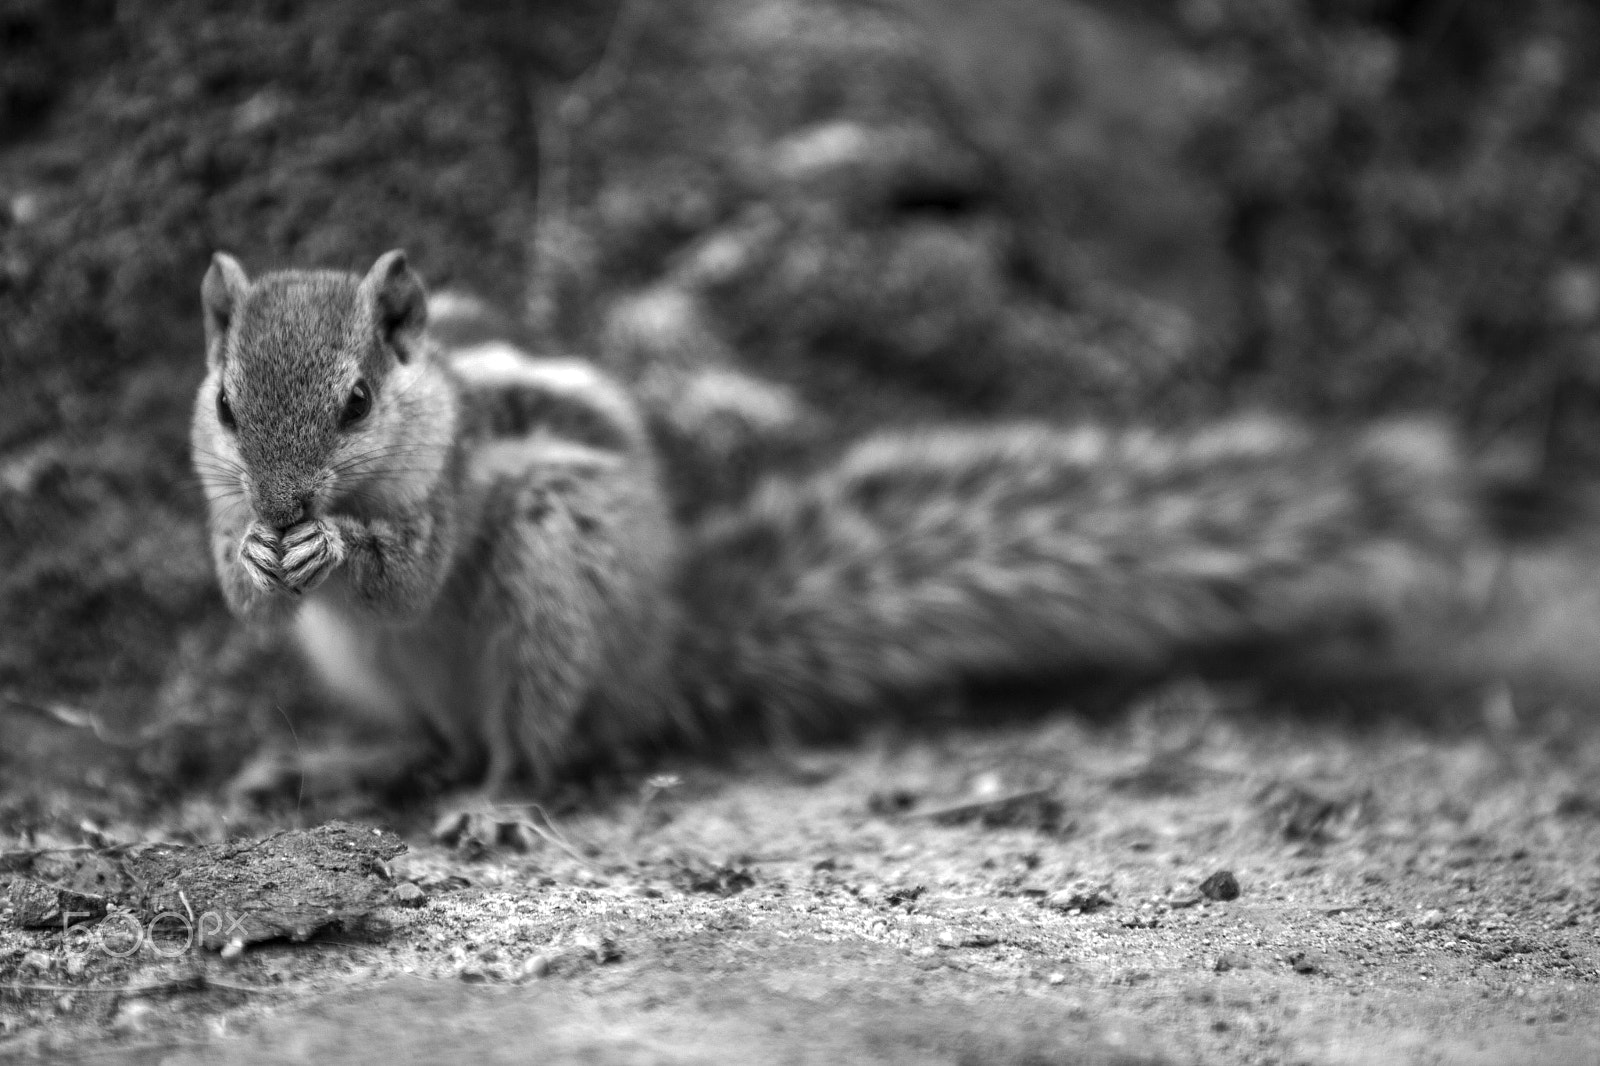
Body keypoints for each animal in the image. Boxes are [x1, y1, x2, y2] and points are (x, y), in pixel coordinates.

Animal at [192, 250, 1560, 805]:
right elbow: (239, 587)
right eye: (225, 402)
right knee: (428, 733)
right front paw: (252, 557)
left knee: (526, 737)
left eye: (357, 402)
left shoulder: (460, 479)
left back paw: (495, 796)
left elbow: (412, 576)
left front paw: (339, 548)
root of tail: (659, 647)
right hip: (367, 667)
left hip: (551, 569)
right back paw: (352, 763)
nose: (284, 505)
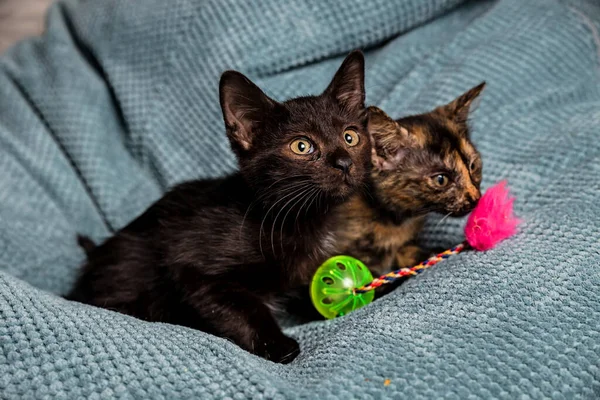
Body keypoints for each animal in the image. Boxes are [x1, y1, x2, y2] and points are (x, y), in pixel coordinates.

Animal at [69, 51, 370, 364]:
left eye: (350, 137)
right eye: (302, 146)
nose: (344, 162)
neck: (299, 218)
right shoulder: (191, 265)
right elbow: (242, 306)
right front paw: (278, 345)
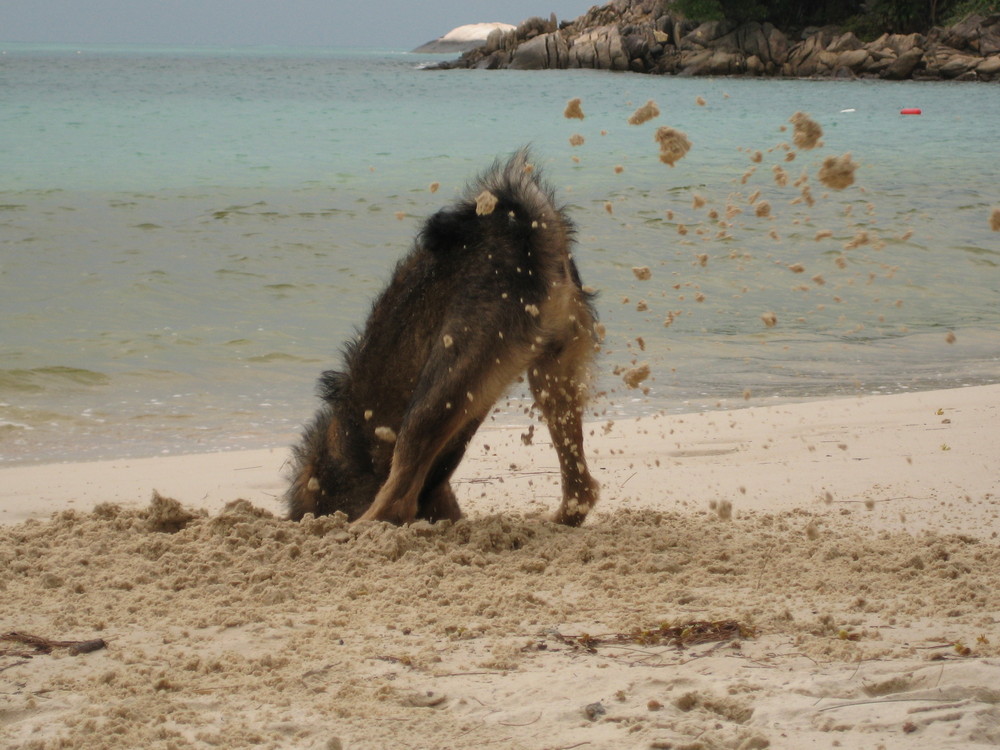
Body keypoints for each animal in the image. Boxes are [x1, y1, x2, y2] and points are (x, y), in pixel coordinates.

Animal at [288, 148, 600, 528]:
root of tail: (526, 231)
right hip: (552, 376)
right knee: (580, 490)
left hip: (443, 381)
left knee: (397, 500)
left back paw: (360, 528)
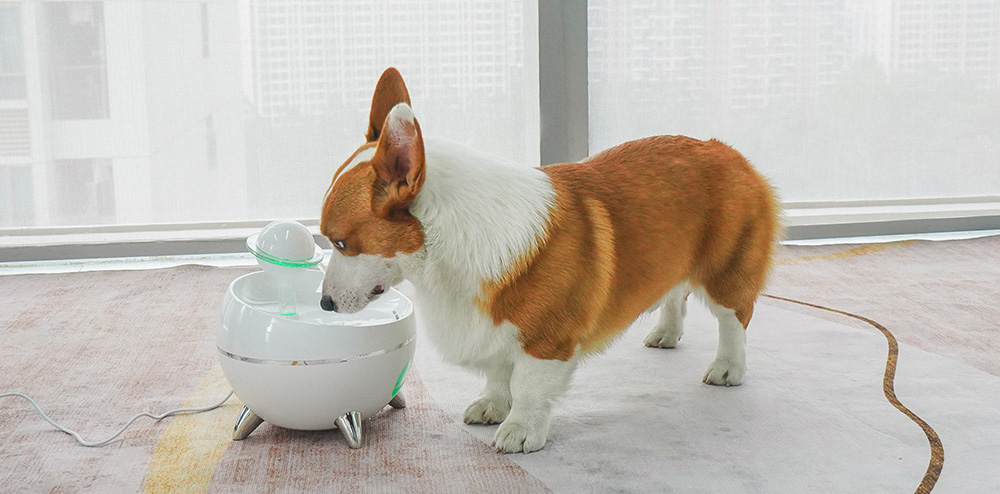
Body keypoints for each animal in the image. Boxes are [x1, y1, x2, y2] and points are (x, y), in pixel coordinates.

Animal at [320, 67, 780, 454]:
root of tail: (725, 150)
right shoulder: (495, 329)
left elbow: (527, 386)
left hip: (727, 272)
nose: (324, 304)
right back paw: (666, 333)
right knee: (674, 292)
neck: (450, 242)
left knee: (733, 319)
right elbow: (498, 373)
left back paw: (727, 367)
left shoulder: (547, 339)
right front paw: (492, 406)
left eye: (341, 242)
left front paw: (520, 430)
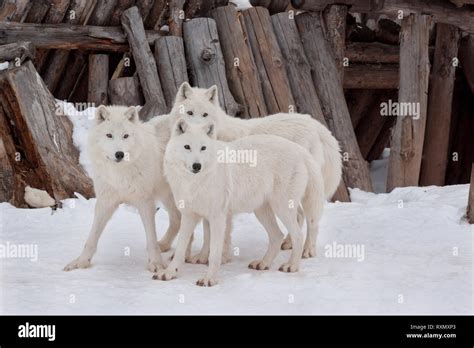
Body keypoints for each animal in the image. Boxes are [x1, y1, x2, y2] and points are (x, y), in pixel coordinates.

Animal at [63, 104, 181, 274]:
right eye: (109, 135)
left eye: (125, 136)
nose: (119, 154)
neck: (120, 175)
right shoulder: (105, 203)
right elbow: (91, 238)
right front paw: (81, 262)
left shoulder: (145, 203)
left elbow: (151, 238)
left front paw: (156, 263)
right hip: (167, 196)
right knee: (177, 219)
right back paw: (165, 246)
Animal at [154, 119, 324, 286]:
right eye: (187, 147)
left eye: (203, 148)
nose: (197, 166)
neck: (193, 182)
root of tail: (299, 149)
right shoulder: (190, 216)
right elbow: (181, 249)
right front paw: (169, 273)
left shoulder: (217, 218)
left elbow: (214, 252)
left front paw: (209, 279)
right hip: (262, 211)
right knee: (278, 235)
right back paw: (263, 263)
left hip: (282, 208)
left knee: (298, 235)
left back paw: (292, 265)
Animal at [166, 81, 340, 260]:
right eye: (190, 112)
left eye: (205, 114)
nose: (197, 131)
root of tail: (314, 123)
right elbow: (208, 230)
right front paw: (203, 257)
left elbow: (214, 233)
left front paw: (214, 257)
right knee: (300, 216)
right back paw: (288, 243)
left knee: (311, 220)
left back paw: (307, 249)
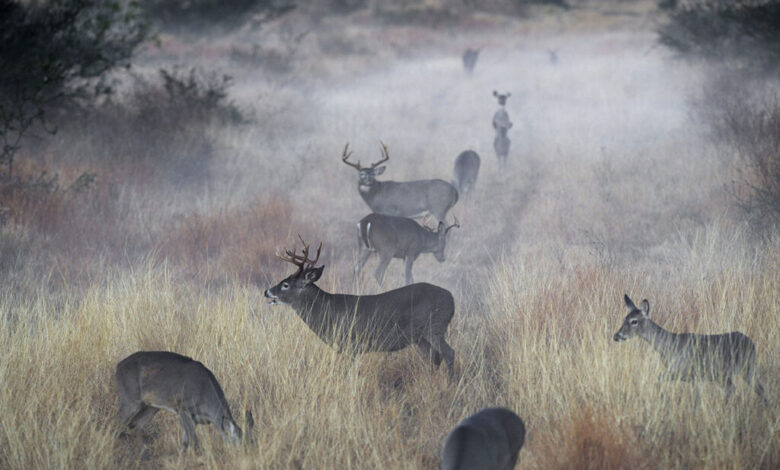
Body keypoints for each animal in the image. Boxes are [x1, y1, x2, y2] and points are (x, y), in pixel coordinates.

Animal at [115, 350, 253, 450]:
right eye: (237, 445)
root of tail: (118, 366)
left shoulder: (196, 420)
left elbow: (185, 444)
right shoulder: (183, 408)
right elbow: (194, 441)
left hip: (151, 407)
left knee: (135, 424)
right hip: (130, 399)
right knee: (115, 421)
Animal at [264, 235, 454, 378]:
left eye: (285, 284)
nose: (267, 291)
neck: (327, 311)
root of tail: (452, 300)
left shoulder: (351, 342)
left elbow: (348, 372)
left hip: (434, 326)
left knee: (449, 354)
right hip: (420, 337)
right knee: (435, 358)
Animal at [616, 296, 768, 402]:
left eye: (634, 321)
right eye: (624, 319)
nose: (616, 336)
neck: (669, 346)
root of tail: (752, 343)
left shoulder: (692, 374)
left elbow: (695, 399)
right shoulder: (679, 374)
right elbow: (659, 379)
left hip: (736, 370)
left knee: (737, 389)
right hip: (741, 372)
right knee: (757, 389)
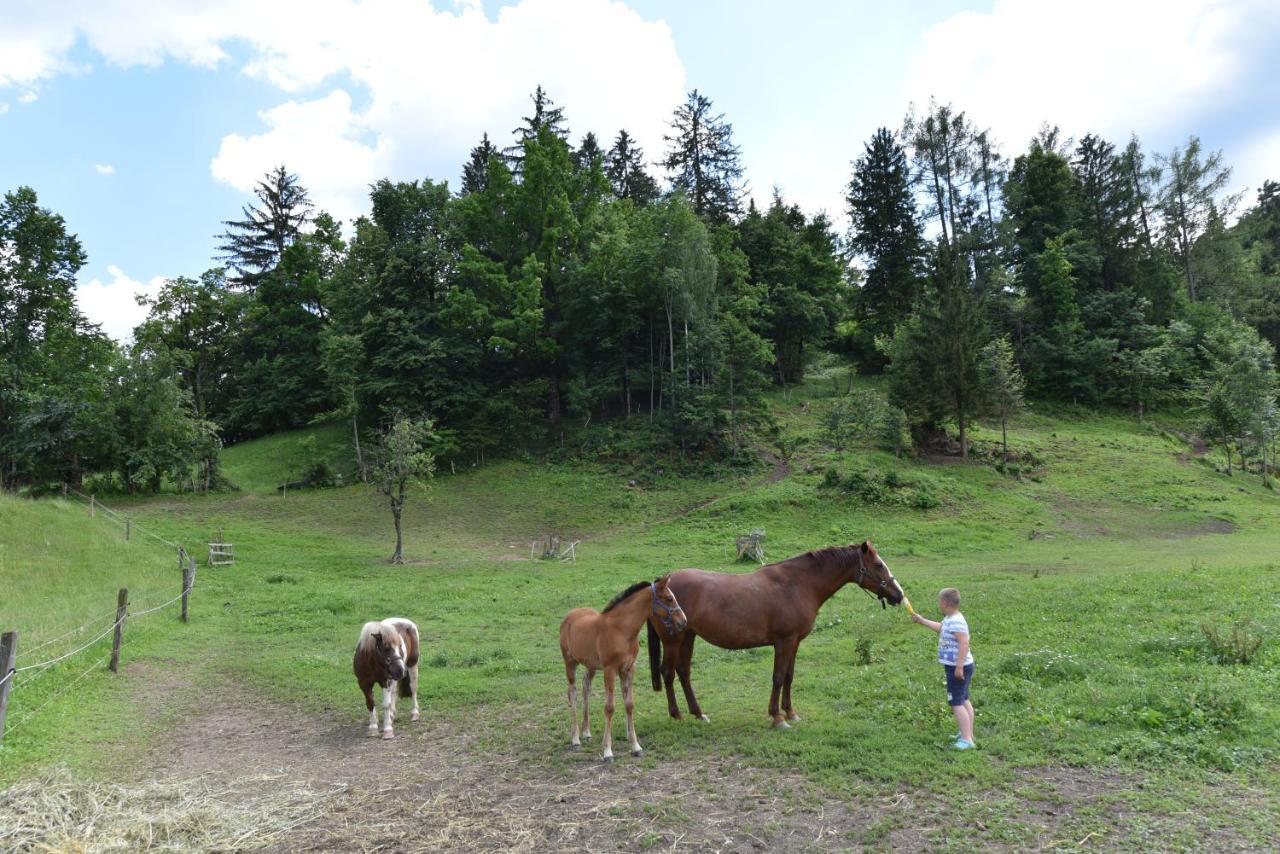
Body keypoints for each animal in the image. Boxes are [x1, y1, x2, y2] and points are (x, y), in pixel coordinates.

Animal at [558, 578, 686, 763]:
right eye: (669, 598)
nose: (683, 621)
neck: (621, 630)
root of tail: (570, 615)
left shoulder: (628, 669)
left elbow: (629, 705)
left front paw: (636, 747)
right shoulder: (610, 670)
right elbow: (609, 707)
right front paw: (607, 751)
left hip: (591, 665)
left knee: (585, 687)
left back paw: (586, 732)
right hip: (570, 662)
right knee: (572, 693)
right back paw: (575, 739)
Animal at [645, 540, 906, 727]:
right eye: (878, 565)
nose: (899, 595)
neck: (798, 584)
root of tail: (659, 586)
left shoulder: (795, 642)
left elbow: (789, 676)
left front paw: (790, 712)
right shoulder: (784, 641)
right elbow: (778, 677)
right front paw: (777, 717)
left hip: (688, 636)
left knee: (684, 673)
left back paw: (699, 714)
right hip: (673, 640)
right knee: (668, 673)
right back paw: (677, 714)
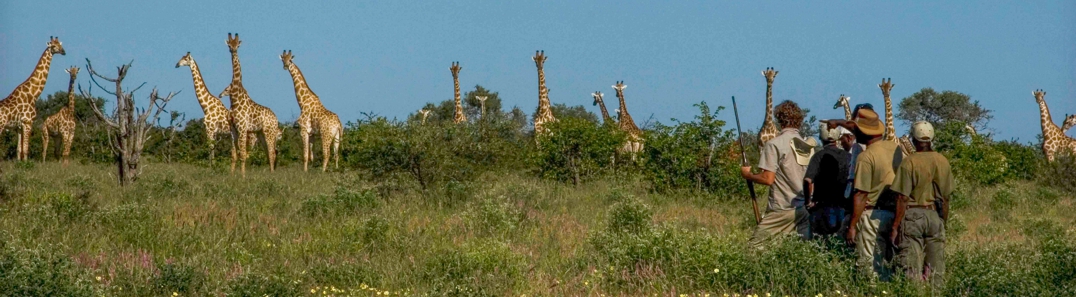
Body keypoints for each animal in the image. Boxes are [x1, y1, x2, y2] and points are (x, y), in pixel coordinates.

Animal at [215, 33, 277, 176]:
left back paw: (272, 174)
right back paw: (270, 173)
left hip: (269, 132)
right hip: (260, 133)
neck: (235, 99)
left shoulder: (243, 128)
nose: (233, 50)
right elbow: (234, 154)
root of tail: (276, 119)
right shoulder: (233, 129)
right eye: (229, 45)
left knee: (272, 152)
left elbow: (242, 154)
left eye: (237, 45)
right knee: (268, 153)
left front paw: (243, 175)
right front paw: (231, 174)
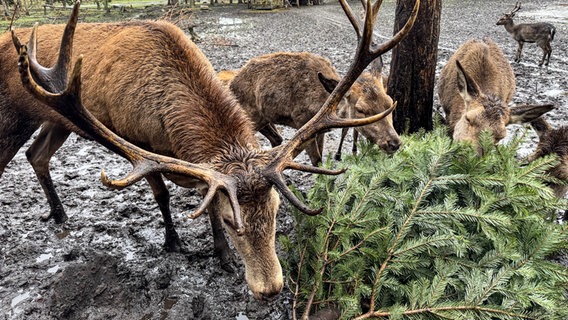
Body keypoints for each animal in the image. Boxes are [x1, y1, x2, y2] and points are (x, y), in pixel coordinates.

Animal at [4, 0, 420, 300]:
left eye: (276, 210)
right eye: (231, 220)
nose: (271, 289)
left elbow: (202, 197)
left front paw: (219, 255)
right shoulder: (140, 144)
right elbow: (163, 194)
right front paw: (179, 242)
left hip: (56, 120)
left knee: (36, 155)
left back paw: (59, 213)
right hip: (12, 117)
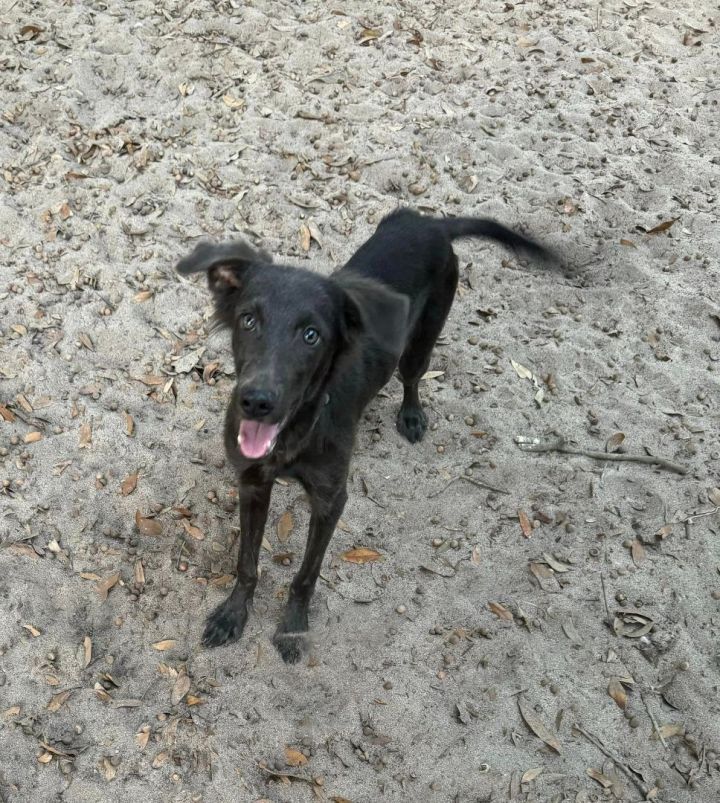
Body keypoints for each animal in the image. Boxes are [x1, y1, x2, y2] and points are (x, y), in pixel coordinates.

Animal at [177, 210, 548, 664]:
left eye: (312, 335)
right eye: (248, 320)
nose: (256, 402)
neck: (298, 431)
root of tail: (431, 223)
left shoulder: (331, 500)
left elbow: (306, 574)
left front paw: (293, 627)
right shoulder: (252, 484)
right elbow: (247, 563)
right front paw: (233, 614)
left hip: (422, 340)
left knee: (413, 377)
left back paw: (411, 415)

§ To do
What you return must match the data above exactly, with no images included.

§ Response to this exercise
Body keypoints for each animal in the image. Boxes are [x1, y1, x2, y2] and points are (x, y), in pixel coordinates.

Animal at [192, 250, 1560, 805]:
right elbow: (239, 587)
right eye: (225, 402)
right knee: (428, 733)
right front paw: (252, 557)
left knee: (526, 737)
left eye: (357, 402)
left shoulder: (460, 479)
left back paw: (495, 796)
left elbow: (412, 576)
left front paw: (339, 548)
root of tail: (659, 647)
right hip: (367, 667)
left hip: (551, 569)
right back paw: (352, 763)
nose: (284, 505)
Body keypoints for each animal in the image. Boxes are [x1, y1, x2, y2] and points are (x, y), in pixel coordinates.

Animal at [69, 51, 370, 364]:
left eye: (350, 137)
right eye: (302, 146)
nose: (344, 162)
neck: (299, 218)
right shoulder: (191, 265)
right elbow: (242, 306)
right front paw: (278, 345)
Body keypoints for each animal in the image. Boxes are [x1, y1, x2, y2] and points are (x, y), in pixel coordinates.

Animal at [288, 148, 600, 528]:
root of tail: (526, 231)
right hip: (552, 376)
right knee: (580, 490)
left hip: (443, 381)
left knee: (397, 500)
left back paw: (360, 528)
Body keypoints for each animal in the image. Boxes are [x1, y1, x2, y2] and points are (x, y), in pixel coordinates.

Animal at [320, 67, 780, 454]:
root of tail: (725, 150)
right shoulder: (495, 329)
left elbow: (527, 386)
left hip: (727, 272)
nose: (324, 304)
right back paw: (666, 333)
right knee: (674, 292)
neck: (450, 242)
left knee: (733, 319)
right elbow: (498, 373)
left back paw: (727, 367)
left shoulder: (547, 339)
right front paw: (492, 406)
left eye: (341, 242)
left front paw: (520, 430)
Body keypoints for each animal in the image. Boxes are [x1, y1, x2, y2] and points are (x, y), in pixel coordinates.

Animal at [63, 104, 181, 274]:
right eye: (109, 135)
left eye: (125, 136)
nose: (119, 154)
neck: (120, 175)
right shoulder: (105, 203)
right elbow: (91, 238)
right front paw: (81, 262)
left shoulder: (145, 203)
left elbow: (151, 238)
left front paw: (156, 263)
right hip: (167, 196)
right knee: (177, 219)
right back paw: (165, 246)
Animal at [154, 119, 324, 286]:
right eye: (187, 147)
left eye: (203, 148)
nose: (197, 166)
neck: (193, 182)
root of tail: (299, 149)
right shoulder: (190, 216)
right elbow: (181, 249)
right front paw: (169, 273)
left shoulder: (217, 218)
left elbow: (214, 252)
left front paw: (209, 279)
right hip: (262, 211)
right knee: (278, 235)
right back paw: (263, 263)
left hip: (282, 208)
left knee: (298, 235)
left back paw: (292, 265)
Animal at [166, 81, 340, 260]:
right eye: (190, 112)
left eye: (205, 114)
nose: (197, 131)
root of tail: (314, 123)
right elbow: (208, 230)
right front paw: (203, 257)
left elbow: (214, 233)
left front paw: (214, 257)
right knee: (300, 216)
right back paw: (288, 243)
left knee: (311, 220)
left back paw: (307, 249)
Body keypoints for each animal in the image. Boxes are [x1, y1, x2, y2] and points are (x, y), in pixel coordinates.

Animal at [115, 350, 253, 450]:
right eye: (237, 445)
root of tail: (118, 366)
left shoulder: (196, 420)
left elbow: (185, 444)
right shoulder: (183, 408)
right elbow: (194, 441)
left hip: (151, 407)
left knee: (135, 424)
right hip: (130, 399)
right knee: (115, 421)
Animal at [264, 235, 454, 378]:
left eye: (285, 284)
nose: (267, 291)
neck: (327, 311)
root of tail: (452, 300)
left shoulder: (351, 342)
left elbow: (348, 372)
left hip: (434, 326)
left knee: (449, 354)
right hip: (420, 337)
right knee: (435, 358)
Animal at [616, 296, 768, 402]:
left eye: (634, 321)
right eye: (624, 319)
nose: (616, 336)
neck: (669, 346)
root of tail: (752, 343)
left shoulder: (692, 374)
left elbow: (695, 399)
right shoulder: (679, 374)
right elbow: (659, 379)
left hip: (736, 370)
left knee: (737, 389)
right hip: (741, 372)
right knee: (757, 389)
Body keypoints for each animal in the image. Boxes are [x1, y1, x2, y2] and points are (x, y), in pixel coordinates.

Animal at [558, 578, 686, 763]:
right eye: (669, 598)
nose: (683, 621)
neck: (621, 630)
root of tail: (570, 615)
left shoulder: (628, 669)
left elbow: (629, 705)
left front paw: (636, 747)
right shoulder: (610, 670)
right elbow: (609, 707)
right front paw: (607, 751)
left hip: (591, 665)
left knee: (585, 687)
left back paw: (586, 732)
right hip: (570, 662)
right knee: (572, 693)
right back paw: (575, 739)
Animal at [645, 540, 906, 727]:
right eye: (878, 565)
nose: (899, 595)
neck: (798, 584)
root of tail: (659, 586)
left shoulder: (795, 642)
left elbow: (789, 676)
left front paw: (790, 712)
right shoulder: (784, 641)
right elbow: (778, 677)
right front paw: (777, 717)
left hip: (688, 636)
left knee: (684, 673)
left back paw: (699, 714)
right hip: (673, 640)
right knee: (668, 673)
right back paw: (677, 714)
Body keypoints for each animal in the image. Boxes are [x1, y1, x2, y2] and points are (x, y), in pixel coordinates.

Animal at [215, 33, 277, 176]:
left back paw: (272, 174)
right back paw: (270, 173)
left hip: (269, 132)
right hip: (260, 133)
neck: (235, 99)
left shoulder: (243, 128)
nose: (233, 50)
right elbow: (234, 154)
root of tail: (276, 119)
right shoulder: (233, 129)
right eye: (229, 45)
left knee: (272, 152)
left elbow: (242, 154)
left eye: (237, 45)
right knee: (268, 153)
left front paw: (243, 175)
right front paw: (231, 174)
Body keypoints for each animal in the image. Boxes are [x1, y1, x2, y2] and points are (x, y), in pixel coordinates.

Animal at [4, 0, 420, 300]:
left eye: (276, 210)
right eye: (231, 220)
nose: (271, 289)
left elbow: (202, 197)
left front paw: (219, 255)
right shoulder: (140, 144)
right elbow: (163, 194)
right front paw: (179, 242)
left hip: (56, 120)
left knee: (36, 155)
left back paw: (59, 213)
right hip: (12, 117)
Body keypoints for each animal in the image. Boxes are [x1, y1, x2, y2] and points are (x, y), in pixel coordinates.

Animal at [177, 210, 548, 664]:
left eye: (312, 335)
right eye: (248, 320)
nose: (256, 402)
neck: (298, 431)
root of tail: (431, 223)
left shoulder: (331, 500)
left elbow: (306, 574)
left front paw: (293, 627)
right shoulder: (252, 484)
right elbow: (247, 563)
right front paw: (233, 614)
left hip: (422, 340)
left knee: (413, 377)
left back paw: (411, 415)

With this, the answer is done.